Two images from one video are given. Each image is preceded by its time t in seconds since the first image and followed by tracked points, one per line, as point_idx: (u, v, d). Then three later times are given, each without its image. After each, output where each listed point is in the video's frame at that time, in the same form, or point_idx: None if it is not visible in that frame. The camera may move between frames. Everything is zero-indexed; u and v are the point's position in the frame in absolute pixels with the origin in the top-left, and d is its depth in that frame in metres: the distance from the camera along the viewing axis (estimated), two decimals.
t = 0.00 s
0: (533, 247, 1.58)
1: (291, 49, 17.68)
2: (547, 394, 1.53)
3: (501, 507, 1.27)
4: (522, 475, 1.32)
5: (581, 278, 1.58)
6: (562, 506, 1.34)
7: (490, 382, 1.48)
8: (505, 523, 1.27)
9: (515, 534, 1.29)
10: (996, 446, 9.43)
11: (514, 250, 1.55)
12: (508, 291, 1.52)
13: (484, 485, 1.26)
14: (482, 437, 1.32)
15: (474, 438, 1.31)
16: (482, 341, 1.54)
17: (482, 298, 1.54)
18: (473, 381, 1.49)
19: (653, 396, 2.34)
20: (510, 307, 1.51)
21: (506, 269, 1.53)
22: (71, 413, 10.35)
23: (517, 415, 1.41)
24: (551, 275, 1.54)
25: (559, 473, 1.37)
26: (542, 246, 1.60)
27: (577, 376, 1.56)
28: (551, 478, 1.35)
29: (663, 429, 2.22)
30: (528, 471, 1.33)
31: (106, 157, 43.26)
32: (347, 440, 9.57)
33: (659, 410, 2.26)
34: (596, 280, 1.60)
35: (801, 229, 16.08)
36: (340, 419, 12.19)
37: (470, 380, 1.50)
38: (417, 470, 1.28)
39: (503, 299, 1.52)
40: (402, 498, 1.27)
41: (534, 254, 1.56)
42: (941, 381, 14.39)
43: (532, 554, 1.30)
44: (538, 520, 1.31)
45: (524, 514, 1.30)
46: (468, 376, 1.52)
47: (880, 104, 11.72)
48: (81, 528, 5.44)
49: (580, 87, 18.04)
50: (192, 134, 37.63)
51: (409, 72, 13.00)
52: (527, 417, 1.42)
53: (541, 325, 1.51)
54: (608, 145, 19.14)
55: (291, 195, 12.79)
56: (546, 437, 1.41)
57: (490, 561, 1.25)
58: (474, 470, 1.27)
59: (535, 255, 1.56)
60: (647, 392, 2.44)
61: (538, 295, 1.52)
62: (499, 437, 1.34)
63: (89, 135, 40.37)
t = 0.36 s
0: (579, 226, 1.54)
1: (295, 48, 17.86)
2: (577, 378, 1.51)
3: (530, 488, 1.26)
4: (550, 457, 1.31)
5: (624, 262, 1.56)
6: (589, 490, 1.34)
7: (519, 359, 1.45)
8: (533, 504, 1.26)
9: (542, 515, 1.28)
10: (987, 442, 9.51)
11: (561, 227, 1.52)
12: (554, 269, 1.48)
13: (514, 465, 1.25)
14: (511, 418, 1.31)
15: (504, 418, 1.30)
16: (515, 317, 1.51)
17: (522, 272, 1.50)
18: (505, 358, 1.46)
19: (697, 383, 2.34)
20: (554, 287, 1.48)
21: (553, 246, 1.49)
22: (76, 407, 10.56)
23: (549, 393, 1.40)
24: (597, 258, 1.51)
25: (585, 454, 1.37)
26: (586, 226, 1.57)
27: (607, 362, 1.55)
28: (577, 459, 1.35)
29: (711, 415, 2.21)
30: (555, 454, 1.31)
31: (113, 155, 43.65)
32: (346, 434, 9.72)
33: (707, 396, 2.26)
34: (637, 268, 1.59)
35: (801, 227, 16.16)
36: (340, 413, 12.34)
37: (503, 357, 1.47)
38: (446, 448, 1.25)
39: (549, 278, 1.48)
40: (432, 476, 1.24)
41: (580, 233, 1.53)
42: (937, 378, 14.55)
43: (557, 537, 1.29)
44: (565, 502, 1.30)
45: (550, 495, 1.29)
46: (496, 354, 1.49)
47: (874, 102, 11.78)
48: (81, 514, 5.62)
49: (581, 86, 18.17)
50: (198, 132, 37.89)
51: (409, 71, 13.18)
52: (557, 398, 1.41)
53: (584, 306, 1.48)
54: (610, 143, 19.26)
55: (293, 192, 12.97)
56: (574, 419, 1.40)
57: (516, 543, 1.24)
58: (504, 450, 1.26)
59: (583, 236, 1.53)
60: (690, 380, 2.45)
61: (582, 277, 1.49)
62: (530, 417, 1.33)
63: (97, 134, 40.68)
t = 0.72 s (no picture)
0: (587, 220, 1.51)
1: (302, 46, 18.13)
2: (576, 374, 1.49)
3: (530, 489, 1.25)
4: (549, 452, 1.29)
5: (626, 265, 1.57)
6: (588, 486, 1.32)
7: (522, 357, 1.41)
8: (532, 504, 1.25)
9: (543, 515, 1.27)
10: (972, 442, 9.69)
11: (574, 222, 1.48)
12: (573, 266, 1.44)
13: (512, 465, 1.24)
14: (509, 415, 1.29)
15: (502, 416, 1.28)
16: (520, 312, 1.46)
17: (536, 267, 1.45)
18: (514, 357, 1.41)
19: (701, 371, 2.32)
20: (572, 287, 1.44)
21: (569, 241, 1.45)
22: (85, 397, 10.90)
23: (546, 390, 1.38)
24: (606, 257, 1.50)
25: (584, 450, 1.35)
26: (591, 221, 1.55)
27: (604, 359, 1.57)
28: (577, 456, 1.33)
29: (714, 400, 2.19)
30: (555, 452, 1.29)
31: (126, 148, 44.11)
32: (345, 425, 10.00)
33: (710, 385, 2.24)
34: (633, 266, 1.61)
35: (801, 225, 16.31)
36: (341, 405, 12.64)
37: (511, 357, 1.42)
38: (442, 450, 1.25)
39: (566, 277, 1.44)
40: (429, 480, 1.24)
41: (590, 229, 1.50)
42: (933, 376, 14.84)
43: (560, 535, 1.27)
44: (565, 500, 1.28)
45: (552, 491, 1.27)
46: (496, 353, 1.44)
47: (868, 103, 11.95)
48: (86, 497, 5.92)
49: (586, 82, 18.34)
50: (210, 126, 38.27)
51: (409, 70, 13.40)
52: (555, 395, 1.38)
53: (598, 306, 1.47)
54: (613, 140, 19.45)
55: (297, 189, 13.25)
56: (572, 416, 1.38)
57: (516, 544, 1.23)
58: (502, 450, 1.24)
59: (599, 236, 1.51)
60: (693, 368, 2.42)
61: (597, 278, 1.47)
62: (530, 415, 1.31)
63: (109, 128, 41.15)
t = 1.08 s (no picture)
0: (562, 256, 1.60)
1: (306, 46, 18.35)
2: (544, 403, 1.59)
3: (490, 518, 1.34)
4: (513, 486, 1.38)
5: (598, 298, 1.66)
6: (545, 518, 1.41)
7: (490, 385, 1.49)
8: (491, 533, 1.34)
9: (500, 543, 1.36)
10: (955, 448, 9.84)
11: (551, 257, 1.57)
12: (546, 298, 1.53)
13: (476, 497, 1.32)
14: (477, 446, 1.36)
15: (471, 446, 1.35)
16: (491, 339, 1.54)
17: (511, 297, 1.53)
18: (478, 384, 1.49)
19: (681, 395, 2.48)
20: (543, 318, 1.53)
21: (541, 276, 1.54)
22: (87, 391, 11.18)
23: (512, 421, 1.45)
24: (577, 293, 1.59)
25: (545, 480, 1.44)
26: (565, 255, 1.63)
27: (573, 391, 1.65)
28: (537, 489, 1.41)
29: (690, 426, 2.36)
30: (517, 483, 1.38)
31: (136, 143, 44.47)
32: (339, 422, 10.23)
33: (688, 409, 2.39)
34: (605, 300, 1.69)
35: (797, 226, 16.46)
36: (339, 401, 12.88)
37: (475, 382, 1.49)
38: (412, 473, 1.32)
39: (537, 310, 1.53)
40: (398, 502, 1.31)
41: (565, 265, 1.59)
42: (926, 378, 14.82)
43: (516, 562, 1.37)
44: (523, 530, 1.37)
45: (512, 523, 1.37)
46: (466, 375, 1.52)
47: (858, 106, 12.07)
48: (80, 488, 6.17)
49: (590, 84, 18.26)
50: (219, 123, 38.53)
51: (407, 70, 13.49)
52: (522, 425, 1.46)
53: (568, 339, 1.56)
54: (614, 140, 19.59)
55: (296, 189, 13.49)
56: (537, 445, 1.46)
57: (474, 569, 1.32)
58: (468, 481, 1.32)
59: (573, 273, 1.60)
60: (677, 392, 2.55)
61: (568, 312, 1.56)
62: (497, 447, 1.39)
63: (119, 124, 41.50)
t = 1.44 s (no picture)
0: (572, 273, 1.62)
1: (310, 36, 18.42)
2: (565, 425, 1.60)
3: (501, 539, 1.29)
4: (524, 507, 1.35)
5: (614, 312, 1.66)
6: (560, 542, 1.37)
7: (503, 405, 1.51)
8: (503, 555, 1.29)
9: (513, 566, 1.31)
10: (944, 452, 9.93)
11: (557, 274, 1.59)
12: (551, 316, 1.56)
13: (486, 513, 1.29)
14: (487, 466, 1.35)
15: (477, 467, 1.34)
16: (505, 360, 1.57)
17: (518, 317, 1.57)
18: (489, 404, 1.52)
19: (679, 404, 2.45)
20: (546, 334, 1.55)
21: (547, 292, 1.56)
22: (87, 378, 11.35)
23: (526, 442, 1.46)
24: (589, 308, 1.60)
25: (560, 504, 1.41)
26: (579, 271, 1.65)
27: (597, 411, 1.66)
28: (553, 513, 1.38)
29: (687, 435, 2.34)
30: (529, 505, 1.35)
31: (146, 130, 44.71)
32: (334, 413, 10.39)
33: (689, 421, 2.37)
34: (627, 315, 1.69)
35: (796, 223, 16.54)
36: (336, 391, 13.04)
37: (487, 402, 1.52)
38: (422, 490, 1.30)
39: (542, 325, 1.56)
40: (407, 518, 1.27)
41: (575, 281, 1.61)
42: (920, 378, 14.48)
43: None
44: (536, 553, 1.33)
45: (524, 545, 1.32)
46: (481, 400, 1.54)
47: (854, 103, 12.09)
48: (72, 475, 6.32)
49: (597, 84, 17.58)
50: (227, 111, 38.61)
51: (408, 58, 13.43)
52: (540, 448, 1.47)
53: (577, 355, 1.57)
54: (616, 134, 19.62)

_ _ _

● **AIM OF THE TASK**:
Set down precisely the lines above between the line holding "21: (506, 269, 1.53)" and the line holding "43: (532, 554, 1.30)", inclusive, and nothing beyond them.

● **WRITTEN SOLUTION**:
21: (506, 269, 1.53)
22: (71, 413, 10.35)
23: (517, 415, 1.41)
24: (551, 275, 1.54)
25: (559, 473, 1.37)
26: (542, 246, 1.60)
27: (577, 376, 1.56)
28: (551, 478, 1.35)
29: (663, 429, 2.22)
30: (528, 471, 1.33)
31: (106, 157, 43.26)
32: (347, 440, 9.57)
33: (659, 410, 2.26)
34: (596, 280, 1.60)
35: (801, 229, 16.08)
36: (340, 419, 12.19)
37: (470, 380, 1.50)
38: (417, 470, 1.28)
39: (503, 299, 1.52)
40: (402, 498, 1.27)
41: (534, 254, 1.56)
42: (941, 381, 14.39)
43: (532, 554, 1.30)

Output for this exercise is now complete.